### Aim of the exercise
Skip every image and restate the data word for word.

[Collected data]
= Beginning of Section =
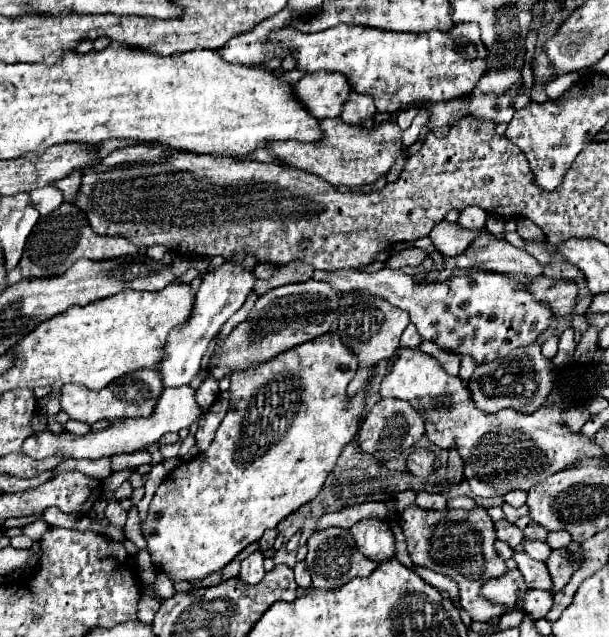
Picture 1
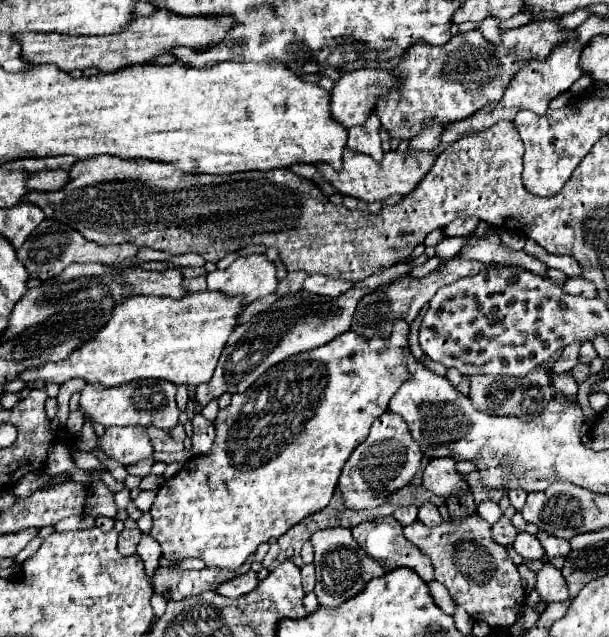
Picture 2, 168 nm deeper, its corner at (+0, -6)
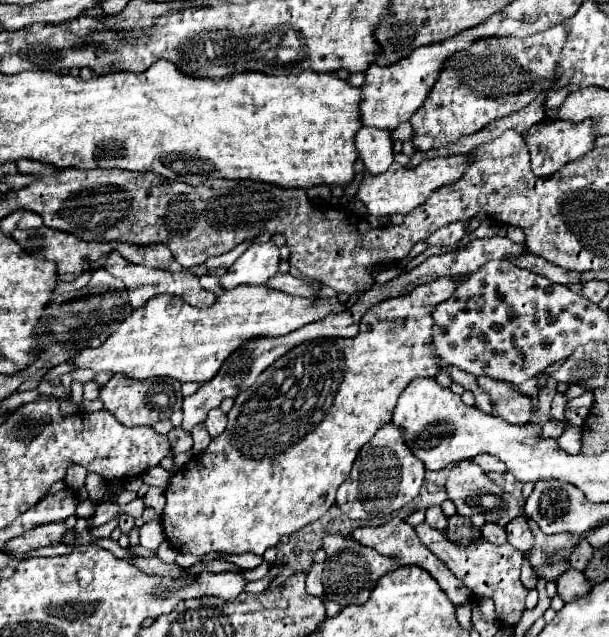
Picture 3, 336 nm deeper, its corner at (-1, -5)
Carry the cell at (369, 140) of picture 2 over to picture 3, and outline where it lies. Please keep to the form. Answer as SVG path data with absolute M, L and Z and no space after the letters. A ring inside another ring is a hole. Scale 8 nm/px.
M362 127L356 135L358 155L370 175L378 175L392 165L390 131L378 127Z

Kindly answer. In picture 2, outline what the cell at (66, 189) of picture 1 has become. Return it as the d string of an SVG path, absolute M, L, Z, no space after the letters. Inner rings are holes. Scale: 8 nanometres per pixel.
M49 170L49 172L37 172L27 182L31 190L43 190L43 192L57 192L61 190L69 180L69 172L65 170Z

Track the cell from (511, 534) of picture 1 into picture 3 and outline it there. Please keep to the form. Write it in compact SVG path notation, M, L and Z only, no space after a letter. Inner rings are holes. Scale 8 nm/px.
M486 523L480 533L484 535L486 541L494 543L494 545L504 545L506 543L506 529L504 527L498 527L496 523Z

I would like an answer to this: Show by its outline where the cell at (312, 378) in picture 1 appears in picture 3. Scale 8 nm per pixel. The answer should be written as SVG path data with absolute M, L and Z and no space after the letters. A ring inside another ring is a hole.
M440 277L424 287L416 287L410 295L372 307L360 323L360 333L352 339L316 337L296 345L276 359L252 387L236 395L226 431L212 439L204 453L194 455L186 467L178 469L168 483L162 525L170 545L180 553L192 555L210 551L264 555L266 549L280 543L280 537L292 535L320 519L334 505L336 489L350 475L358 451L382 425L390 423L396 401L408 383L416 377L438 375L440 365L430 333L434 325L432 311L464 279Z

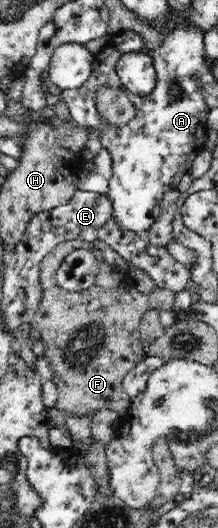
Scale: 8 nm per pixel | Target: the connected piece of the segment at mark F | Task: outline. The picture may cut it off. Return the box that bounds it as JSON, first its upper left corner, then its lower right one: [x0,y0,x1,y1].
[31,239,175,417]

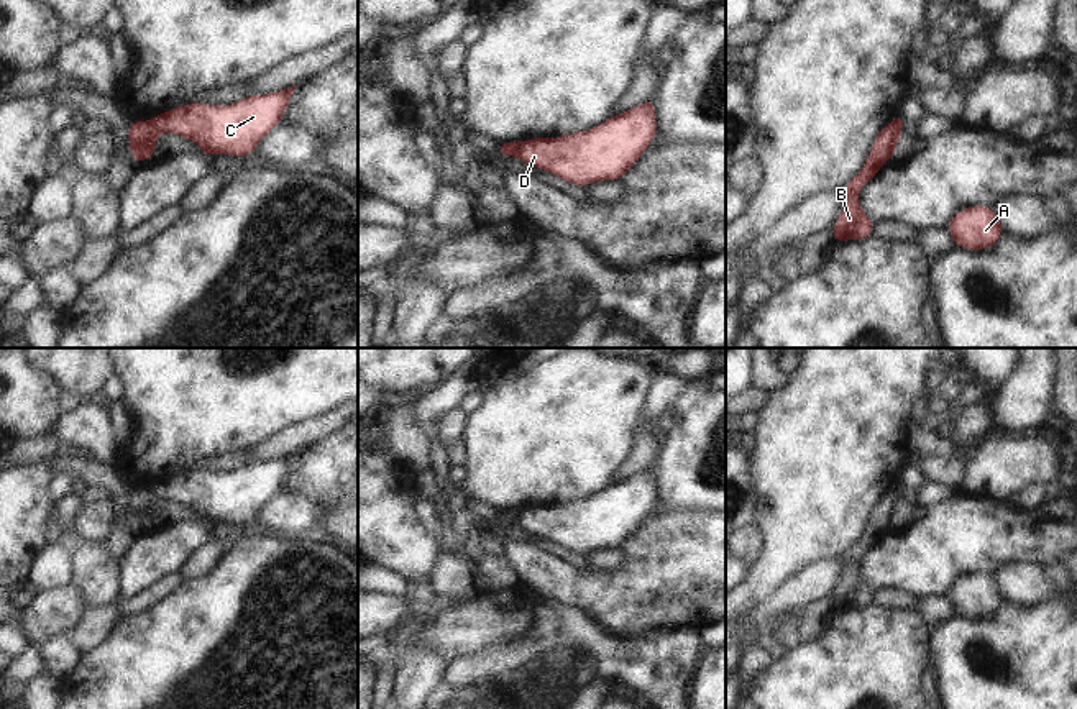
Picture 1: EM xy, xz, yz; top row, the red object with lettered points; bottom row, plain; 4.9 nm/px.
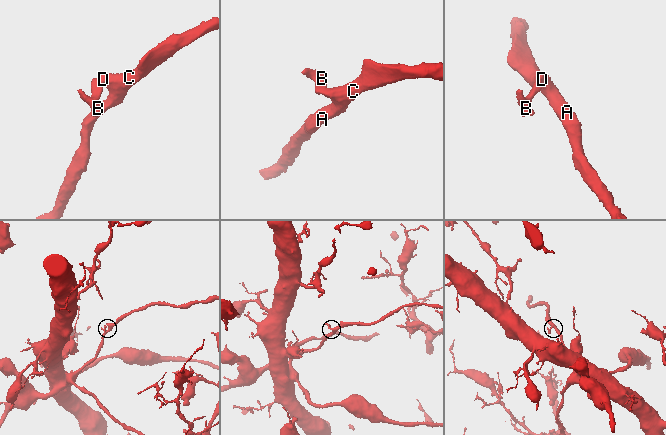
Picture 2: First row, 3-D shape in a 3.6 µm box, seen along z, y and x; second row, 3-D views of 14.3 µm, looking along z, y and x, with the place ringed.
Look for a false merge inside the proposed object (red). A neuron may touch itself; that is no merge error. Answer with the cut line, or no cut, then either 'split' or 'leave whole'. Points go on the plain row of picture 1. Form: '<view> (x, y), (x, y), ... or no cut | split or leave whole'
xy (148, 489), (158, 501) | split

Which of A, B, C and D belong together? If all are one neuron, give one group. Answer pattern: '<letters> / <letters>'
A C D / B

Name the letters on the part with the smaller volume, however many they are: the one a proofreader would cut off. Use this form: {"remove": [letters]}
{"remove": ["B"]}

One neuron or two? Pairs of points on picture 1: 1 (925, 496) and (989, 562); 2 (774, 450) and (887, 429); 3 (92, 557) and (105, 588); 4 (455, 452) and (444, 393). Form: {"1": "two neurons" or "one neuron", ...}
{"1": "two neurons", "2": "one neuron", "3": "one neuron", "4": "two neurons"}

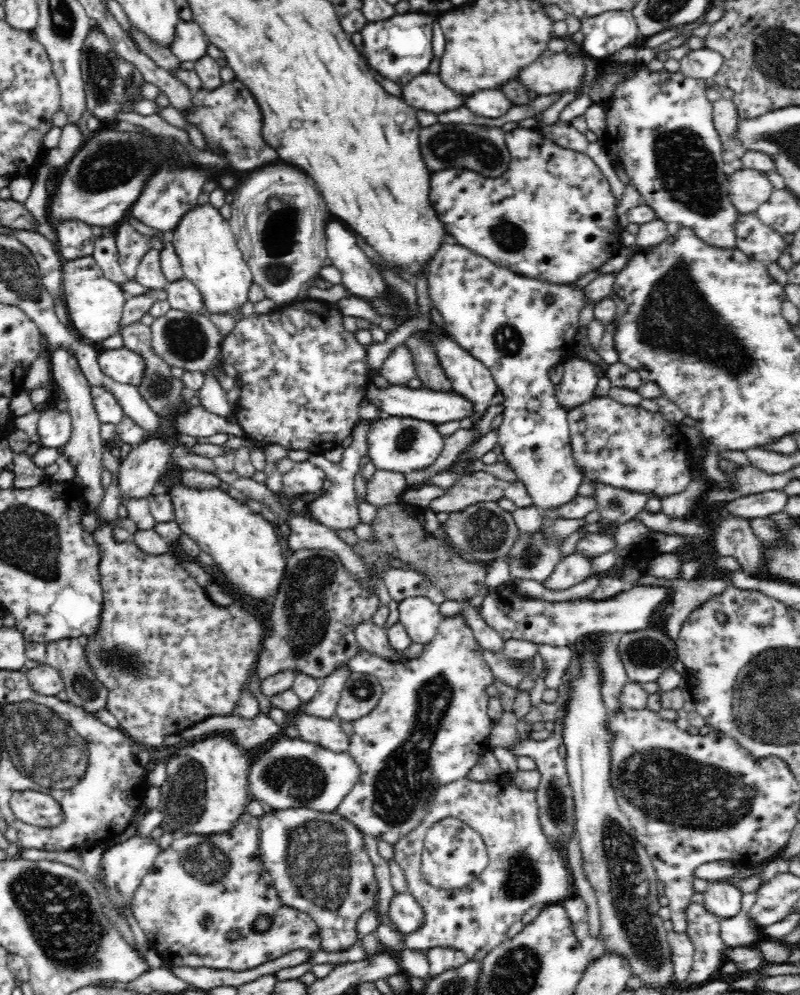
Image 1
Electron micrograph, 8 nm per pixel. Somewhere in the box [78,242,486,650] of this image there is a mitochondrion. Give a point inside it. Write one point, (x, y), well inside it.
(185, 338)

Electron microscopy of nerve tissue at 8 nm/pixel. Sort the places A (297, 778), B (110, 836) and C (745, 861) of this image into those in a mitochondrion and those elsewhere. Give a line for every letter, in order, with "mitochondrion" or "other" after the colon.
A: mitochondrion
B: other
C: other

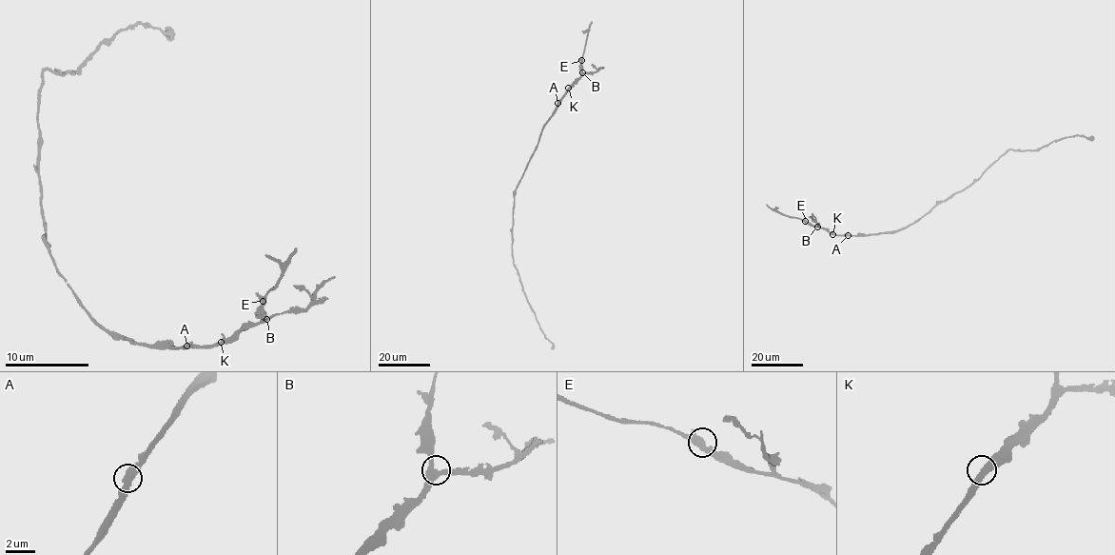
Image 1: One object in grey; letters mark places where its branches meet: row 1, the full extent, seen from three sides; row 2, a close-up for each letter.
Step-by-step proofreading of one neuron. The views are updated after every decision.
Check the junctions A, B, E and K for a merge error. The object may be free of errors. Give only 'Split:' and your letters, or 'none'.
= End of Section =
### Exercise answer
Picture 1
Picture 2, 168 nm deeper, its corner at (+0, -6)
Picture 3, 336 nm deeper, its corner at (-1, -5)
Carry the cell at (369, 140) of picture 2 over to picture 3, and outline where it lies. Please keep to the form. Answer as SVG path data with absolute M, L and Z and no space after the letters. A ring inside another ring is a hole. Scale 8 nm/px.
M362 127L356 135L358 155L370 175L378 175L392 165L390 131L378 127Z

Kindly answer. In picture 2, outline what the cell at (66, 189) of picture 1 has become. Return it as the d string of an SVG path, absolute M, L, Z, no space after the letters. Inner rings are holes. Scale: 8 nanometres per pixel.
M49 170L49 172L37 172L27 182L31 190L43 190L43 192L57 192L61 190L69 180L69 172L65 170Z

Track the cell from (511, 534) of picture 1 into picture 3 and outline it there. Please keep to the form. Write it in compact SVG path notation, M, L and Z only, no space after a letter. Inner rings are holes. Scale 8 nm/px.
M486 523L480 533L484 535L486 541L494 543L494 545L504 545L506 543L506 529L504 527L498 527L496 523Z

I would like an answer to this: Show by its outline where the cell at (312, 378) in picture 1 appears in picture 3. Scale 8 nm per pixel. The answer should be written as SVG path data with absolute M, L and Z and no space after the letters. A ring inside another ring is a hole.
M440 277L424 287L416 287L410 295L372 307L360 323L360 333L352 339L316 337L296 345L276 359L252 387L236 395L226 431L212 439L204 453L194 455L186 467L178 469L168 483L162 525L170 545L180 553L192 555L210 551L264 555L266 549L280 543L280 537L292 535L320 519L334 505L336 489L350 475L358 451L382 425L390 423L396 401L408 383L416 377L438 375L440 365L430 333L434 325L432 311L464 279Z

Scale: 8 nm per pixel | Target: the connected piece of the segment at mark F | Task: outline. The picture may cut it off. Return the box that bounds it as JSON, first its upper left corner, then its lower right one: [x0,y0,x1,y1].
[31,239,175,417]

Picture 1: EM xy, xz, yz; top row, the red object with lettered points; bottom row, plain; 4.9 nm/px.
Picture 2: First row, 3-D shape in a 3.6 µm box, seen along z, y and x; second row, 3-D views of 14.3 µm, looking along z, y and x, with the place ringed.
Look for a false merge inside the proposed object (red). A neuron may touch itself; that is no merge error. Answer with the cut line, or no cut, then either 'split' or 'leave whole'. Points go on the plain row of picture 1. Form: '<view> (x, y), (x, y), ... or no cut | split or leave whole'
xy (148, 489), (158, 501) | split

Which of A, B, C and D belong together? If all are one neuron, give one group. Answer pattern: '<letters> / <letters>'
A C D / B

Name the letters on the part with the smaller volume, however many they are: the one a proofreader would cut off. Use this form: {"remove": [letters]}
{"remove": ["B"]}

One neuron or two? Pairs of points on picture 1: 1 (925, 496) and (989, 562); 2 (774, 450) and (887, 429); 3 (92, 557) and (105, 588); 4 (455, 452) and (444, 393). Form: {"1": "two neurons" or "one neuron", ...}
{"1": "two neurons", "2": "one neuron", "3": "one neuron", "4": "two neurons"}

Image 1
Electron micrograph, 8 nm per pixel. Somewhere in the box [78,242,486,650] of this image there is a mitochondrion. Give a point inside it. Write one point, (x, y), well inside it.
(185, 338)

Electron microscopy of nerve tissue at 8 nm/pixel. Sort the places A (297, 778), B (110, 836) and C (745, 861) of this image into those in a mitochondrion and those elsewhere. Give a line for every letter, in order, with "mitochondrion" or "other" after the colon.
A: mitochondrion
B: other
C: other

Image 1: One object in grey; letters mark places where its branches meet: row 1, the full extent, seen from three sides; row 2, a close-up for each letter.
Step-by-step proofreading of one neuron. The views are updated after every decision.
Check the junctions A, B, E and K for a merge error. The object may be free of errors. Give only 'Split:' and your letters, or 'none'.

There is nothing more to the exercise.